Nesse instante surgiu a figura de Edgar. Ele se identificou como esposo de Nair e fez ver ter a jovem senhora um cunho artístico sem precedentes. Ele mesmo a ouvira entoar cantos de ninar e sempre se admirou de tal essência de voz. Se nunca deu a maior importância foi por causa do seu trabalho diário e de alternativas de vida as quais o faziam esquecer-se do mais próximo. A sua sobrinha Lenira foi outra a ter imenso orgulho na suavidade de voz da sua inseparável amiga de tia quando essa estava a cantar para acolher os seus meigos filhos. Mesmo assim, como todos cantavam, para Lenira nem o mínimo pensar a jovem senhora deduziria colocar a sua amiga e tia em alguma Escola de Canto. No caso de Edgar Penteado, ele homem por demais conhecido nas classes governamentais, políticas e do comercio entre outros. Ele nem necessitou se apresentar como diretor de uma repartição. Isso porque a sua presença já era signo de ostentação e firmeza. A tomar o conhecer de Nair em ser a esposa de Edgar, o maestro então fez reverências especiais ao casal se levantando do seu banco ao piano.  Daí por diante a conversa tomou um novo rumo. A senhora se fez presente no recital e concerto adiante a seguir. Com o passar do tempo, Nair já estudante de música erudita achou por bem modificar o seu nome: Ramona Pêra.

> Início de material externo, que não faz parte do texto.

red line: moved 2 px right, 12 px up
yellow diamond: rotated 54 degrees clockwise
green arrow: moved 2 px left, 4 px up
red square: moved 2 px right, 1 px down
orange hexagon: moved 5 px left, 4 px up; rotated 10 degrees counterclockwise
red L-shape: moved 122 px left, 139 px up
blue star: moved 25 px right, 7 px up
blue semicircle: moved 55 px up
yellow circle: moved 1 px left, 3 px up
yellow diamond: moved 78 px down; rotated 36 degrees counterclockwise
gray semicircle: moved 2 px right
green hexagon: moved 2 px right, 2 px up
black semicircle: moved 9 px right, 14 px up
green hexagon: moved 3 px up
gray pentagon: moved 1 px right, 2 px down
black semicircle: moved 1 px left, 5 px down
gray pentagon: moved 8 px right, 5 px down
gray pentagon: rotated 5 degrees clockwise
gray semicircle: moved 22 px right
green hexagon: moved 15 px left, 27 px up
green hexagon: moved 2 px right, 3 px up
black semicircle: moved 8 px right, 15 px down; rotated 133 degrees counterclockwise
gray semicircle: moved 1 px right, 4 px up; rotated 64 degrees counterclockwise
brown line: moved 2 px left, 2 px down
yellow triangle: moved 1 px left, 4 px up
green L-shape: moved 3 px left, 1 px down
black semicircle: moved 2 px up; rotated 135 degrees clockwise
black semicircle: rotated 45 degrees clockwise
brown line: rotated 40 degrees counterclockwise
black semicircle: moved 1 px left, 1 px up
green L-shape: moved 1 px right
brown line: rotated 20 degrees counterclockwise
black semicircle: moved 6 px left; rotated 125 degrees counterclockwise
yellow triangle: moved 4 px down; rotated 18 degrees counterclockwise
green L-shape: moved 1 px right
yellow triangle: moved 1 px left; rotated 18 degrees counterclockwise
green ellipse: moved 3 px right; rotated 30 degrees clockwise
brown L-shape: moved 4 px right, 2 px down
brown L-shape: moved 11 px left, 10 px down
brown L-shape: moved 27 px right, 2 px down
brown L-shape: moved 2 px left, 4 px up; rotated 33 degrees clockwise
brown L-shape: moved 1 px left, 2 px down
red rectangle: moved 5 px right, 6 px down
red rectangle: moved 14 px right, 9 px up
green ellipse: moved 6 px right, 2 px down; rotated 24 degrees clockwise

Passaram-se cinco difíceis anos. Ramona já estava penetrando no Concerto de Música da Escola e sendo afinada por demais, não durou tanto tempo para a senhora ser a soprano principal.  Recife, Fortaleza, Belém, Salvador, Rio, São Paulo, Porto Alegre entre outros. Esses eram os centros mais ilustres e constantes das apresentações do Concerto da Escola. Nair, então Ramona Pêra se tornara na elegante prima dama do estilo em soprano. Em outra parte, anos antes, dona Yayá, certa estava sentada em um tamborete quando por frente de sua maltratada moradia passou um rapaz por nome de Carlos. Esse rapaz nutria forte atração pela mocinha de 13 anos chamada Nair. E tentou por varias vezes entabular namoro com Nair. Mas sempre foi rejeitado. Nair nada queria saber de namoro em sua época. E um dia:
Yayá
--- Moço! Eu vejo a sua frente uma terrível sombra! – falou a anciã bem tranquila.
Carlos:
--- Que estás dizendo, ó velha? – perguntou com voz grossa e atrevida.
Yayá:
--- Uma sobra que significa “morte”. Eu temo que isso aconteça! – falou cachimbando a anciã.
Carlos:
--- Não devo nada a ninguém! – falou um tanto abusado
Yayá:
--- Mas tenha cuidado. A morte ronda o teu espírito. – proclamou sem dúvidas a anciã.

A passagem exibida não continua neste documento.